━━ DATA SECTION ━━
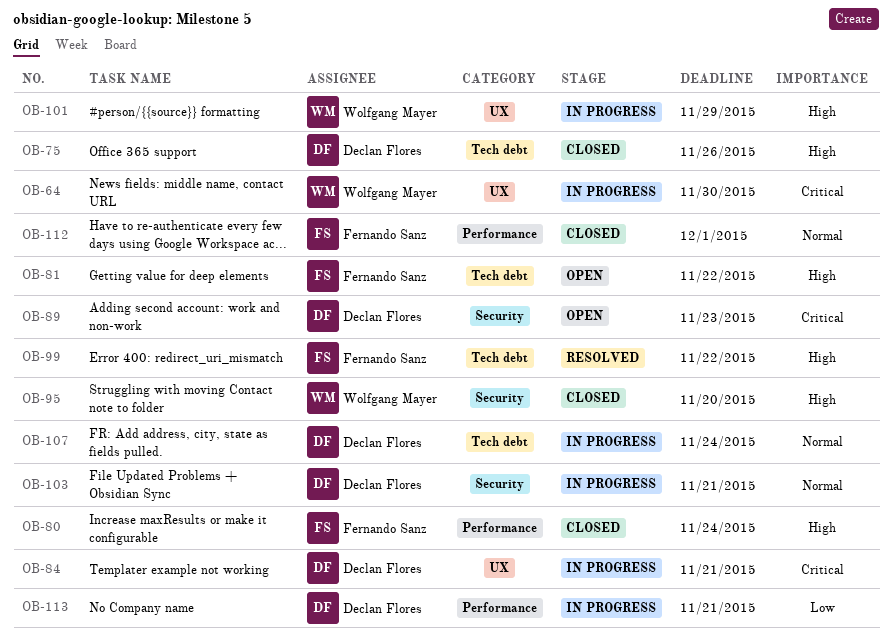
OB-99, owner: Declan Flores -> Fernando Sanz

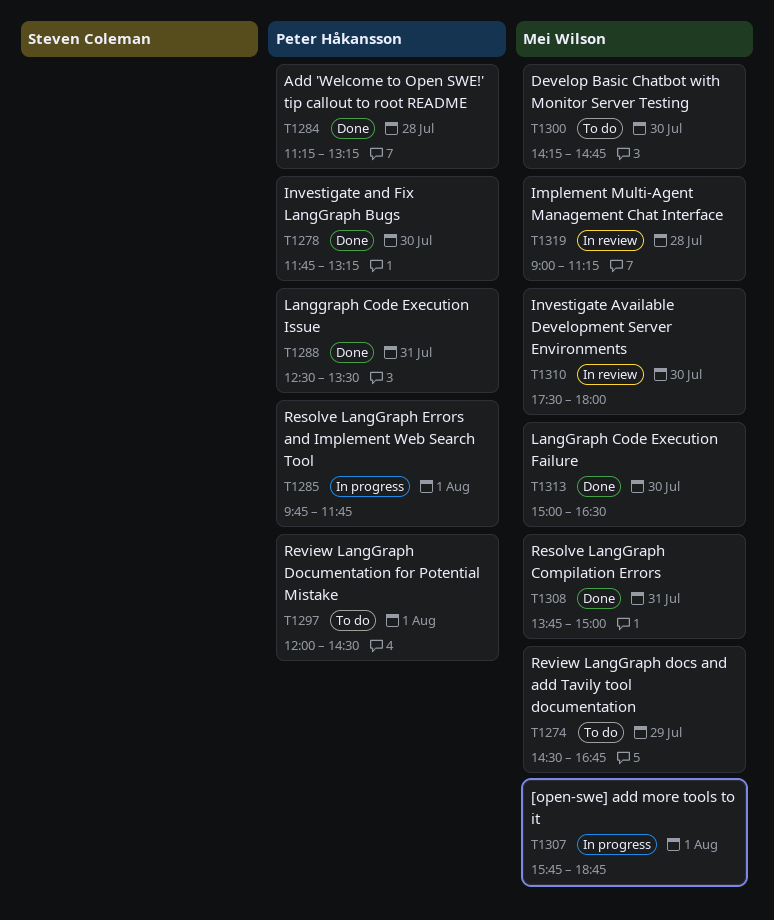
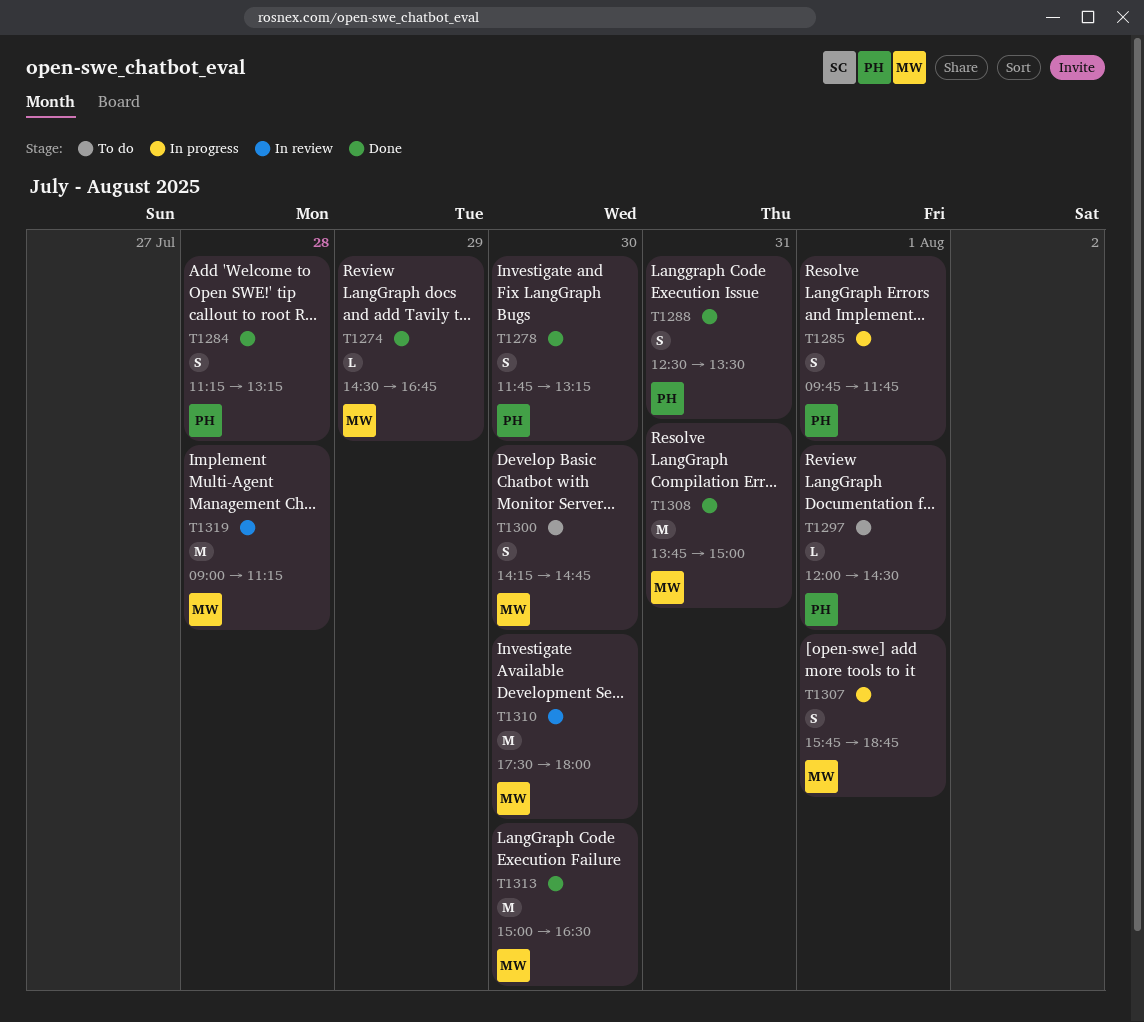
T1274, status: To do -> Done

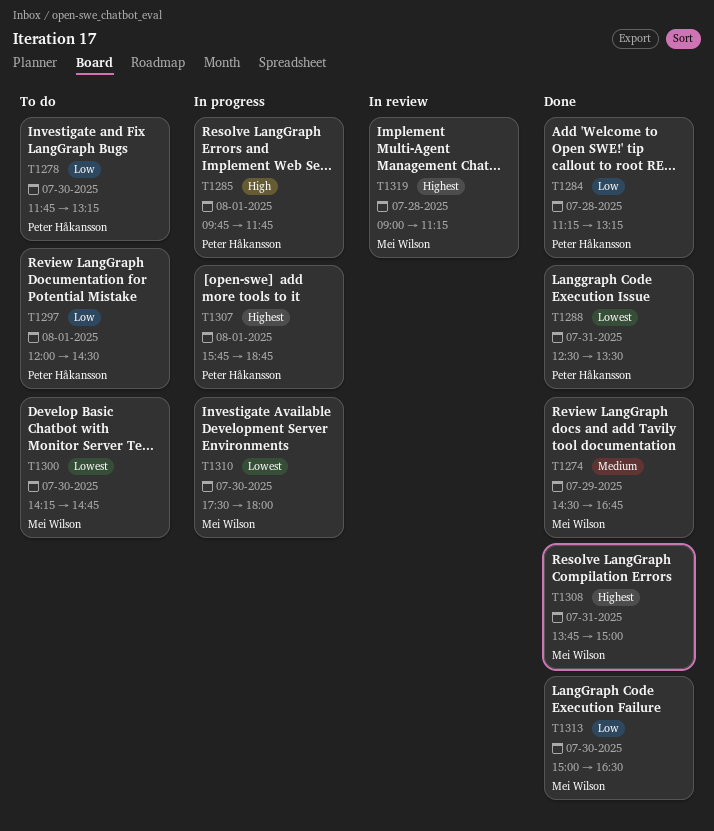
T1278, status: Done -> To do
T1307, owner: Mei Wilson -> Peter Håkansson
T1310, status: In review -> In progress

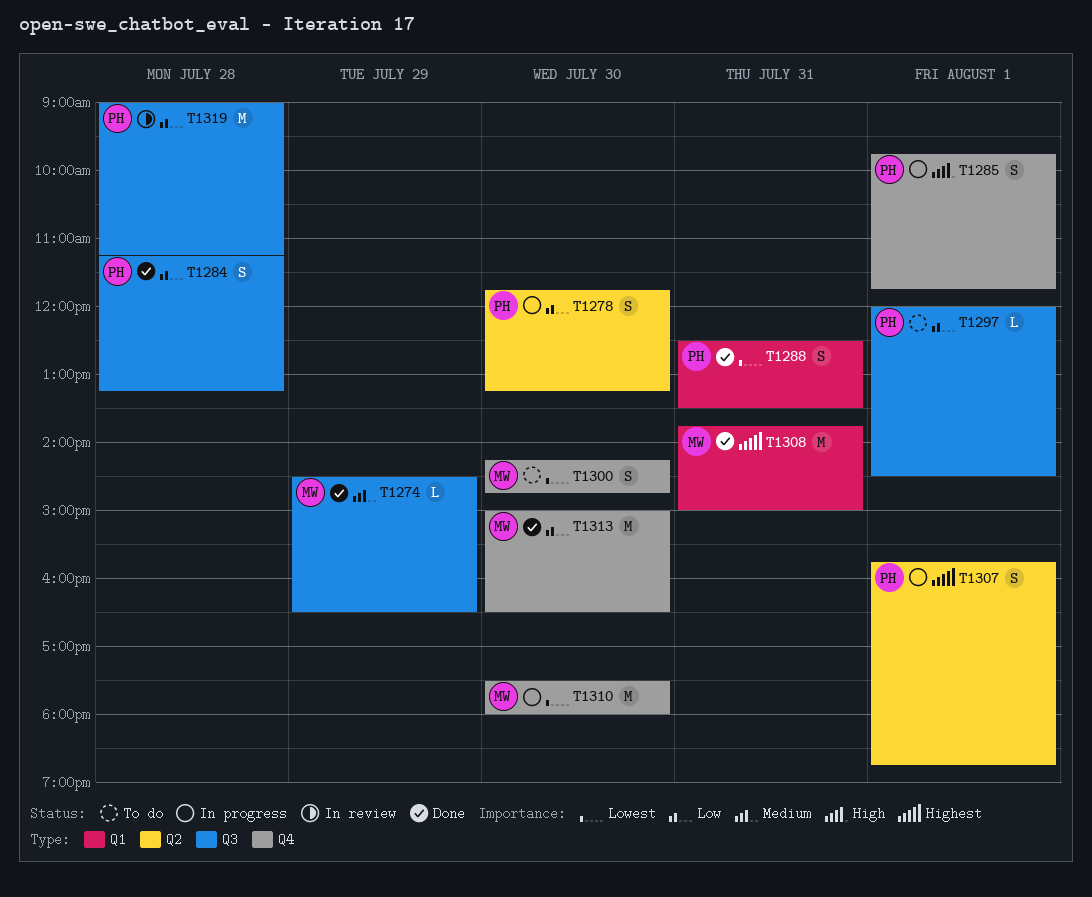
T1274, ends: 16:45 -> 16:30
T1278, status: To do -> In progress
T1319, owner: Mei Wilson -> Peter Håkansson
T1319, priority: Highest -> Low

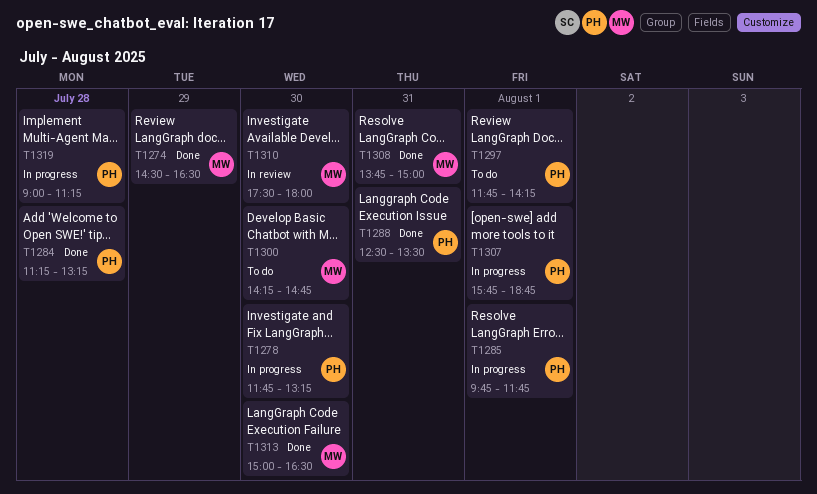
T1297, begins: 12:00 -> 11:45
T1297, ends: 14:30 -> 14:15
T1310, status: In progress -> In review
T1319, status: In review -> In progress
━━━
ASSIGNMENT: Pictures excluded, print only the lines from the one with "T1274, ends: 16:45 -> 16:30" through the end of the entries above, exactly as written.

SOLUTION TO THE PROBLEM:
T1274, ends: 16:45 -> 16:30
T1278, status: To do -> In progress
T1319, owner: Mei Wilson -> Peter Håkansson
T1319, priority: Highest -> Low

T1297, begins: 12:00 -> 11:45
T1297, ends: 14:30 -> 14:15
T1310, status: In progress -> In review
T1319, status: In review -> In progress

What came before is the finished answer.